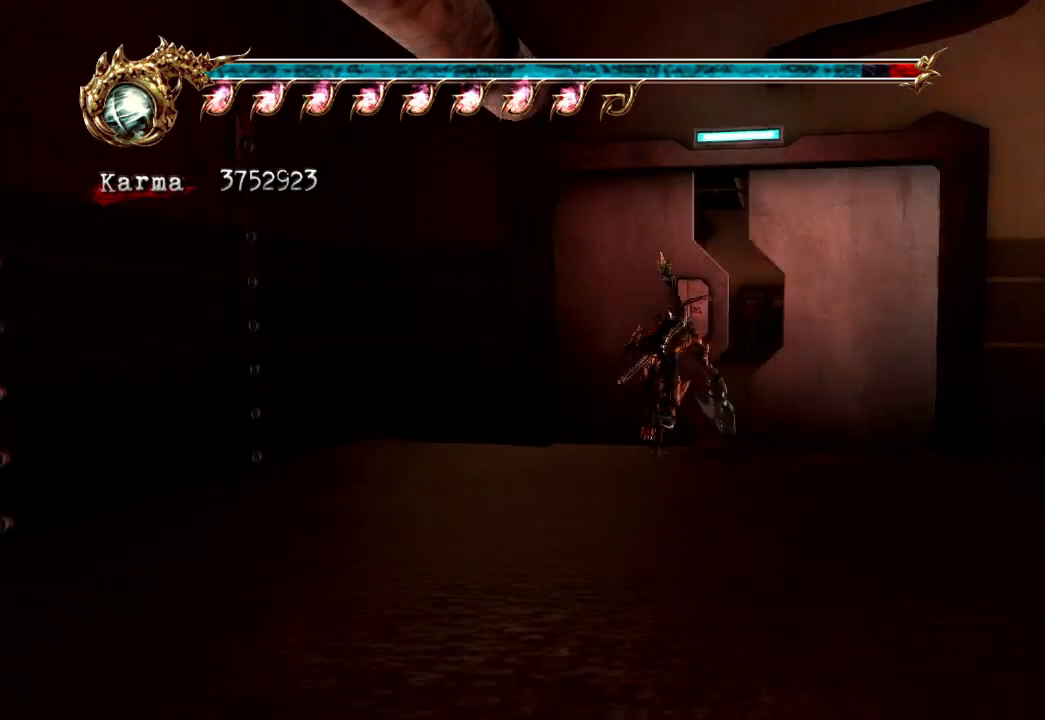
{"dt_ms": 500, "buttons": [], "left_stick": "up", "right_stick": "center", "events": [[250, "A", "down"], [367, "A", "up"]]}
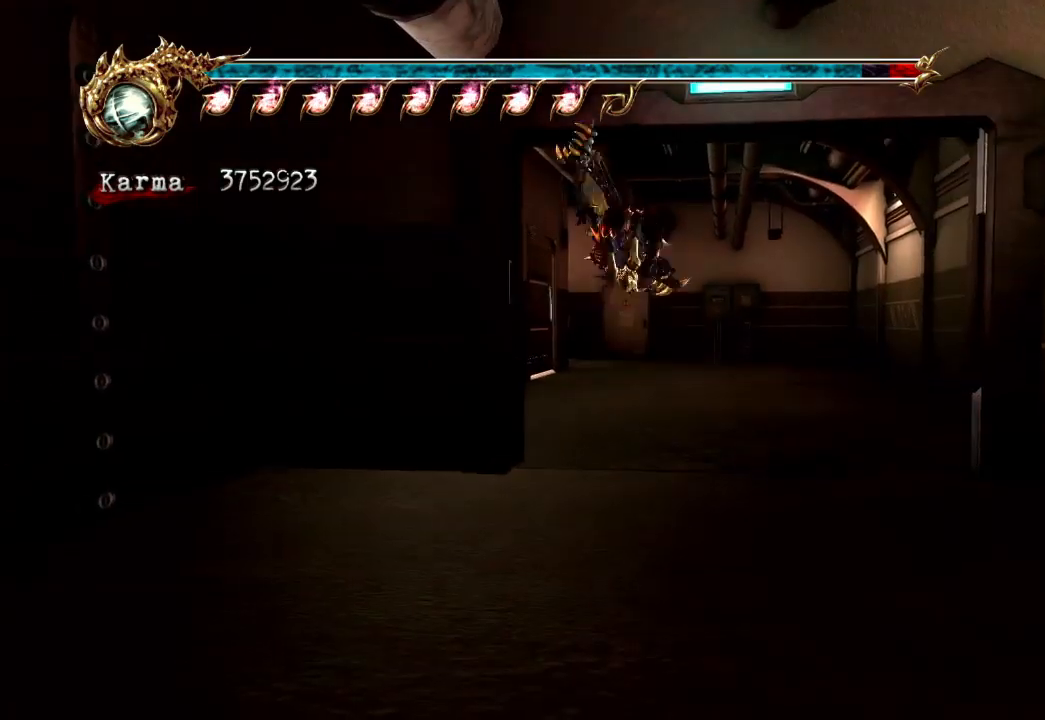
{"dt_ms": 500, "buttons": ["L2"], "left_stick": "up-left", "right_stick": "center", "events": [[367, "left_stick", "up-left"], [400, "L2", "down"]]}
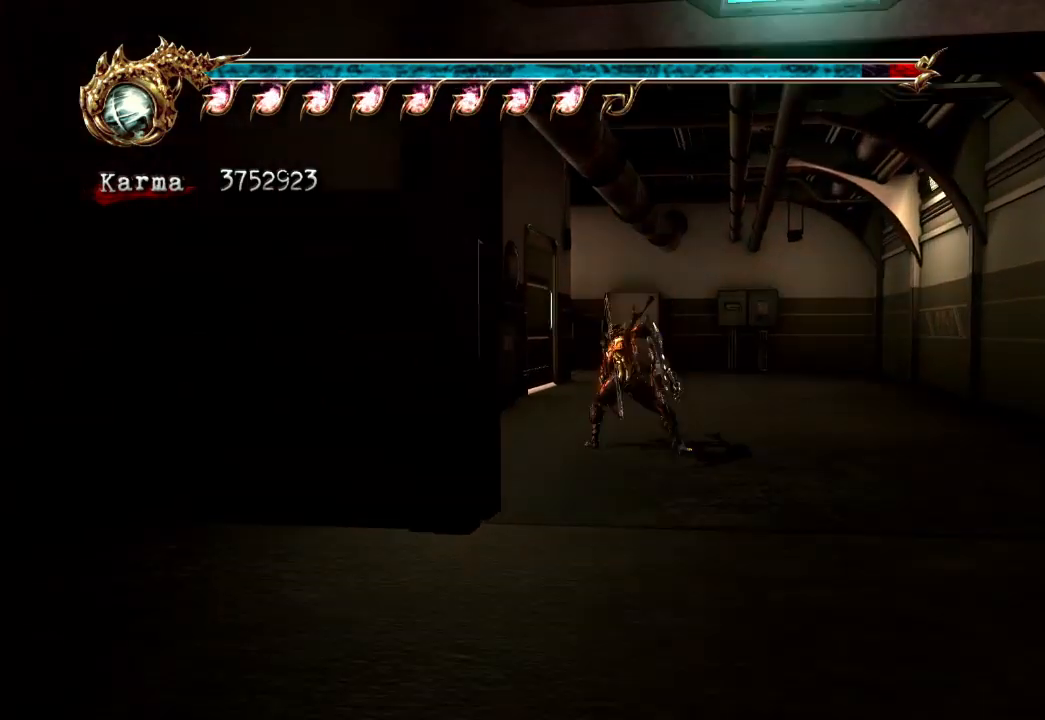
{"dt_ms": 500, "buttons": ["A"], "left_stick": "up", "right_stick": "center", "events": [[100, "A", "down"], [250, "A", "up"], [283, "left_stick", "up"], [383, "L2", "up"], [500, "A", "down"]]}
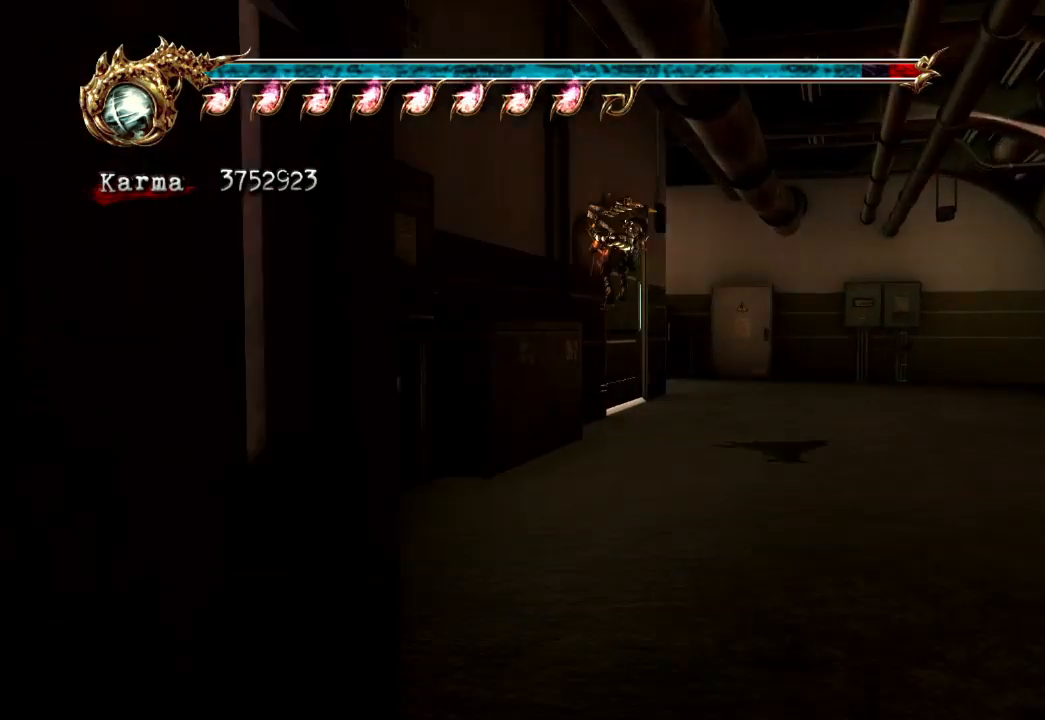
{"dt_ms": 500, "buttons": [], "left_stick": "up", "right_stick": "center", "events": [[200, "A", "up"]]}
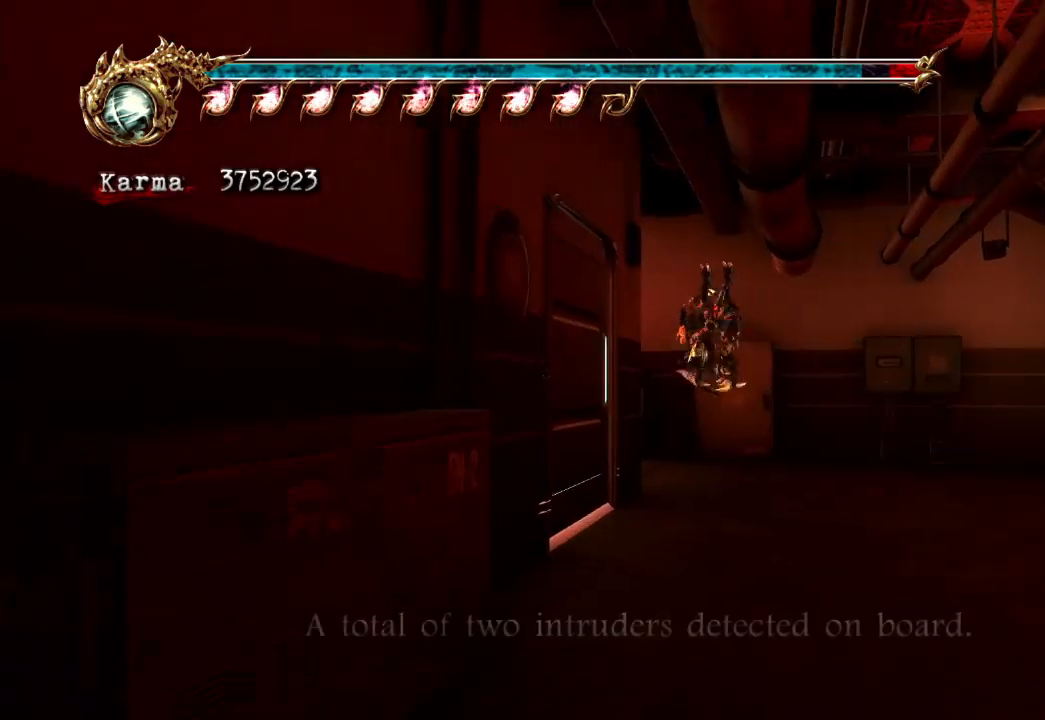
{"dt_ms": 500, "buttons": ["L2"], "left_stick": "up-left", "right_stick": "center", "events": [[267, "left_stick", "up-left"], [483, "L2", "down"]]}
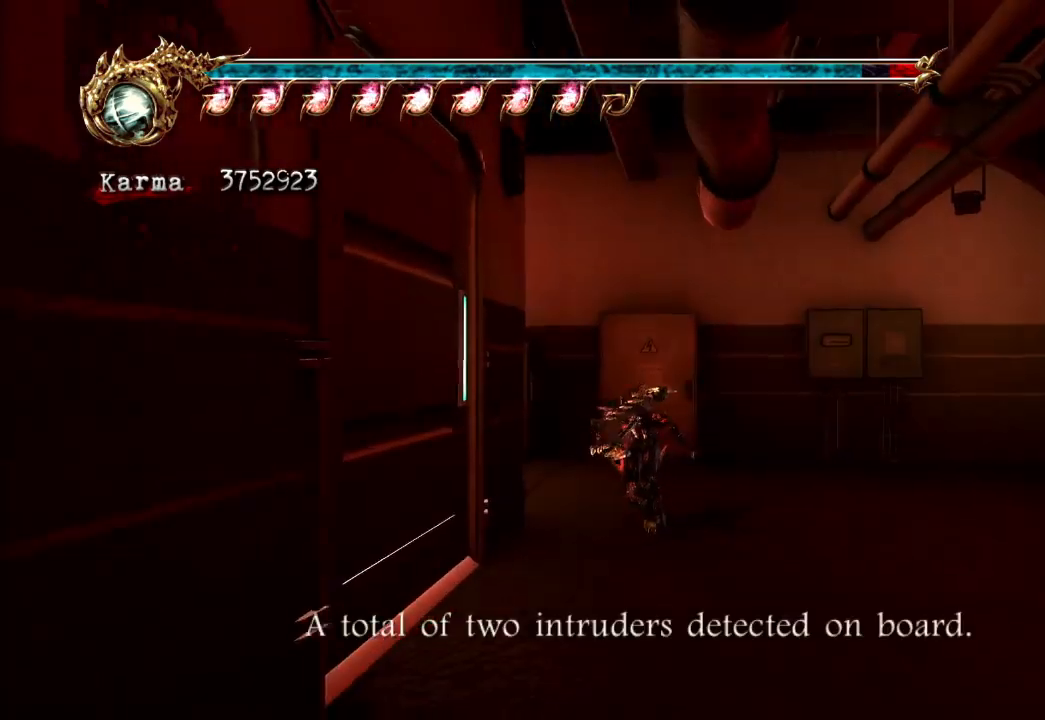
{"dt_ms": 500, "buttons": ["L2"], "left_stick": "up", "right_stick": "center", "events": [[150, "R2", "down"], [167, "A", "down"], [200, "left_stick", "up"], [367, "A", "up"], [400, "R2", "up"]]}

### ACTION ITEM
Reproduce the records above exactly, leaving out every picture they contain.

### TASK OUTPUT
{"dt_ms": 500, "buttons": [], "left_stick": "up", "right_stick": "center", "events": [[250, "A", "down"], [367, "A", "up"]]}
{"dt_ms": 500, "buttons": ["L2"], "left_stick": "up-left", "right_stick": "center", "events": [[367, "left_stick", "up-left"], [400, "L2", "down"]]}
{"dt_ms": 500, "buttons": ["A"], "left_stick": "up", "right_stick": "center", "events": [[100, "A", "down"], [250, "A", "up"], [283, "left_stick", "up"], [383, "L2", "up"], [500, "A", "down"]]}
{"dt_ms": 500, "buttons": [], "left_stick": "up", "right_stick": "center", "events": [[200, "A", "up"]]}
{"dt_ms": 500, "buttons": ["L2"], "left_stick": "up-left", "right_stick": "center", "events": [[267, "left_stick", "up-left"], [483, "L2", "down"]]}
{"dt_ms": 500, "buttons": ["L2"], "left_stick": "up", "right_stick": "center", "events": [[150, "R2", "down"], [167, "A", "down"], [200, "left_stick", "up"], [367, "A", "up"], [400, "R2", "up"]]}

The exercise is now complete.